15     the stain from the honour of the members of the JNA who were killed in

16     Vukovar carrying out their soldierly duties, and only the full truth and

17     not prejudices can bring peace to the families of the victims in their

18     misfortune.

19             I wish to state once more that I regret all the victims in this

20     war.  I have heard many very moving testimonies in the courtroom.  The

21     families of the victims have the right to know what happened, and by my

22     testimony and through my Defence, I wish to contribute to this.

23             Unfortunately, in spite of all this, even after the trial, it

24     turns out that much of the truth has been concealed.

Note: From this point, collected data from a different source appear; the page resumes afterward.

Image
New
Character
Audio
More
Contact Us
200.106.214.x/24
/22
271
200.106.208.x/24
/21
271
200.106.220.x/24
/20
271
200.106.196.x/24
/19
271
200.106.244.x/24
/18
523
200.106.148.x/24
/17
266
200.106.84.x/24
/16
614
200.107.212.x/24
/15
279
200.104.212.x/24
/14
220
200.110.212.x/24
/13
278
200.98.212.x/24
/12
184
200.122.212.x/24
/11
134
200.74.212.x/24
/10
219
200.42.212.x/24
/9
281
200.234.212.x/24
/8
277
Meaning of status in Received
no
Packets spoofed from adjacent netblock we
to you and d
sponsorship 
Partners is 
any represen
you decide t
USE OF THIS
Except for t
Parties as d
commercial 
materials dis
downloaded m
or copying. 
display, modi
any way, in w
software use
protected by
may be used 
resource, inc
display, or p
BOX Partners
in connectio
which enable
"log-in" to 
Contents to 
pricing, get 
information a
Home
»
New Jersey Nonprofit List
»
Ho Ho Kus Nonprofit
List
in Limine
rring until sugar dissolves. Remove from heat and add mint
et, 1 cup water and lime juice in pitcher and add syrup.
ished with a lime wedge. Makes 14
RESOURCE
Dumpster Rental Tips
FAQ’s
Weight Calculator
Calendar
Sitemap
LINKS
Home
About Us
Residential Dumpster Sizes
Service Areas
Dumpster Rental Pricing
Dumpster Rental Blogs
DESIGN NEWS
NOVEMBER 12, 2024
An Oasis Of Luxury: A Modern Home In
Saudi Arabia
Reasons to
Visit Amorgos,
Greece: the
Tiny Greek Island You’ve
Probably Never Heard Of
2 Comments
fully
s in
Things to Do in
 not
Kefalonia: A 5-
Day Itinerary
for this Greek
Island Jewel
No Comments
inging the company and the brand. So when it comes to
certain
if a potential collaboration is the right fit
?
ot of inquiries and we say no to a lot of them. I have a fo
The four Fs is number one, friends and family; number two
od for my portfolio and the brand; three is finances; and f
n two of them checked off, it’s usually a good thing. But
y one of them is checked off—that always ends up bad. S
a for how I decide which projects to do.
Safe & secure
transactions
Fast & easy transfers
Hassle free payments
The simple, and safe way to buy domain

25             I spent most of my life in the army.  That army played a large

Page 314

 1     role in shaping my values and virtues.  It taught me to be courageous.

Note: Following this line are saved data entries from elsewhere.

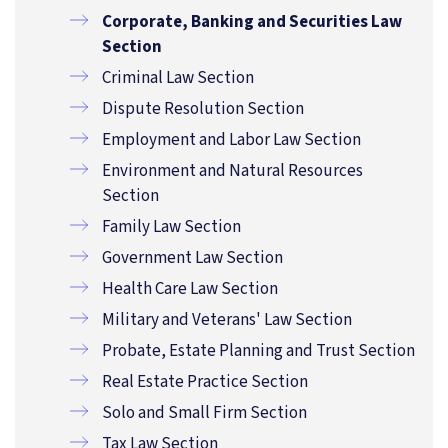
Corporate, Banking and Securities Law
Section
Criminal Law Section
Dispute Resolution Section
Employment and Labor Law Section
Environment and Natural Resources
Section
Family Law Section
Government Law Section
Health Care Law Section
Military and Veterans' Law Section
Probate, Estate Planning and Trust Section
Real Estate Practice Section
Solo and Small Firm Section
Tax Law Section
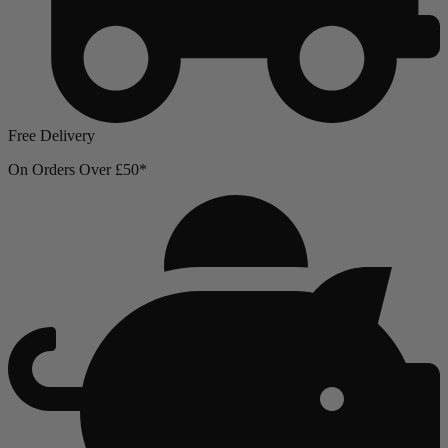
Free Delivery
On Orders Over £50*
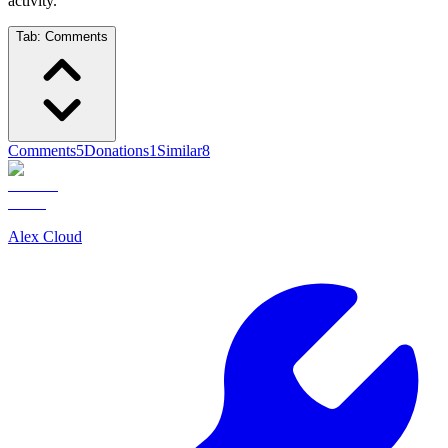
activity.
Tab:
Comments
Comments
5
Donations
1
Similar
8
Alex Cloud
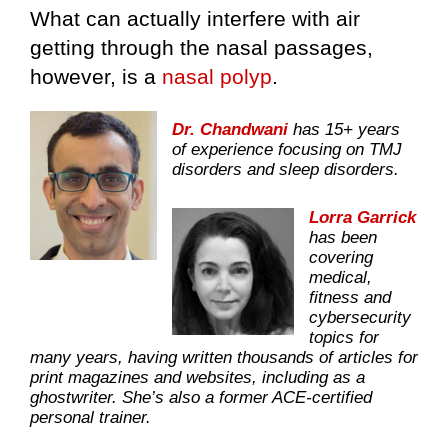
What can actually interfere with air
getting through the nasal passages,
however, is a
nasal polyp
.
Dr. Chandwani
has 15+ years
of experience focusing on TMJ
disorders and sleep disorders.
Lorra Garrick
has been
covering
medical,
fitness and
cybersecurity
topics for
many years, having written thousands of articles for
print magazines and websites, including as a
ghostwriter. She’s also a former ACE-certified
personal trainer.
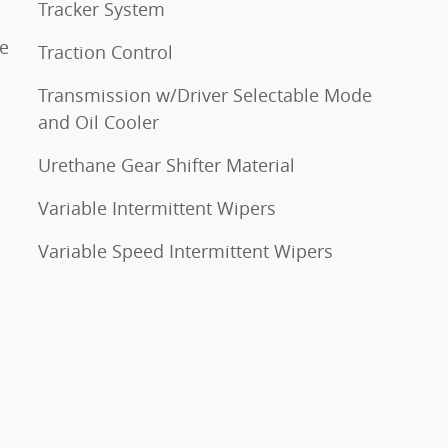
Tracker System
ne
Traction Control
Transmission w/Driver Selectable Mode
and Oil Cooler
Urethane Gear Shifter Material
Variable Intermittent Wipers
Variable Speed Intermittent Wipers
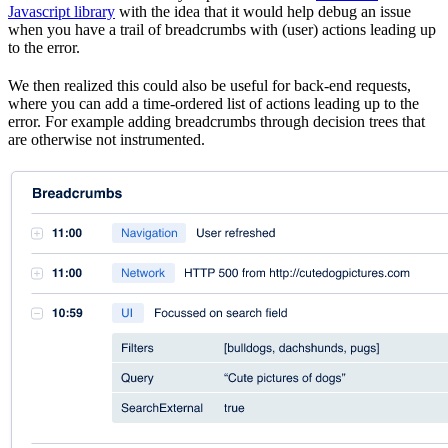
Javascript library
with the idea that it would help debug an issue
when you have a trail of breadcrumbs with (user) actions leading up
to the error.
We then realized this could also be useful for back-end requests,
where you can add a time-ordered list of actions leading up to the
error. For example adding breadcrumbs through decision trees that
are otherwise not instrumented.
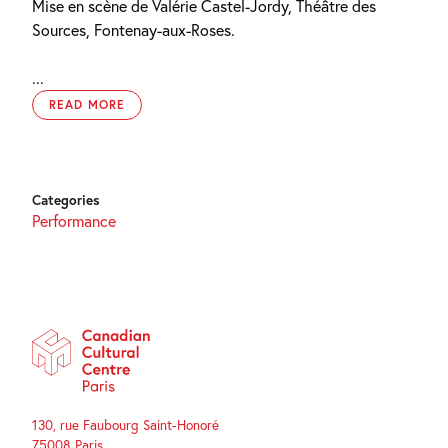
Mise en scène de Valérie Castel-Jordy, Théâtre des
Sources, Fontenay-aux-Roses.
...
READ MORE
Categories
Performance
130, rue Faubourg Saint-Honoré
75008 Paris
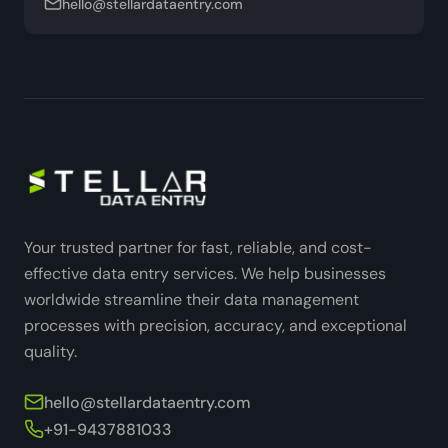
hello@stellardataentry.com
Your trusted partner for fast, reliable, and cost-
effective data entry services. We help businesses
worldwide streamline their data management
processes with precision, accuracy, and exceptional
quality.
hello@stellardataentry.com
+91-9437881033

 2     Those who are courageous are not afraid of the public.  They're not

 3     afraid of the truth.  Therefore, I hope today that you, as honest men and

 4     women, because that is what Judges are, will not allow injustice to

 5     prevail over justice in this case.

 6             Your Honours, I am used to doing everything I do in public.  I

 7     did everything I did in Vukovar publicly.  Some experience me as a

 8     Communist wearing a five-pointed star, of which I was proud.  Others saw

 9     me as an aggressor.  But I wished and tried to do professionally the job

10     I had been trained for, and I had taken an oath I would perform.  Some

11     saw this as a sin, but I am proud of it.  If it's a sin that I believed

12     in a country in, which nobody else seems to have believed at that time,

13     and that I performed the job I was bound by law to perform, then my

14     belief was my mistake, but I do not lose my faith.  I have not lost it,

15     and I believe that you, Your Honours, will reach the decision that I am

16     not guilty.

17             Finally, when it has now turned out that I'm the last to address

18     you, I wish to repeat the words I said at the beginning of the trial, and

19     I hope that everyone in this courtroom will accept these words.  They

20     were written by our Nobel Prize-winning writer, Ivo Andric.  I quote:

21             "There is not much justice in the world, but the less justice

22     there is, of more value it is.  It is slow, yes, and it is often late,

23     but sooner or later it arrives.  That's why I say, rely on justice and be

24     not afraid."

25             Thank you, Your Honours.

Page 315

 1             JUDGE MERON:  Thank you, Mr. Sljivancanin, for your personal

 2     statement.  You may be seated.

 3             THE ACCUSED SLJIVANCANIN:  Thank you.

 4             JUDGE MERON:  This brings us to the end of this hearing and of

 5     this appeal case, and I would like before rising to thank the parties for

 6     their participation, the appellants, the lawyers for both the appellants

 7     and the Prosecution, and, of course, the staff, the Registry, and

 8     especially the interpreters, who had a very, very difficult task and

 9     performed it extremely well, and I really would like to congratulate them

10     for the level of the interpretation, which was so essential to an

11     effective hearing of this case.

12             I suggest that we reconvene at quarter to 4.00 for the status

13     conference.  I understand that the Registry needs about 30 minutes to

14     change the tapes.

15             We will now rise.

16                           --- Whereupon the hearing adjourned at 3.11 p.m.,

17                           to be followed by a Status Conference.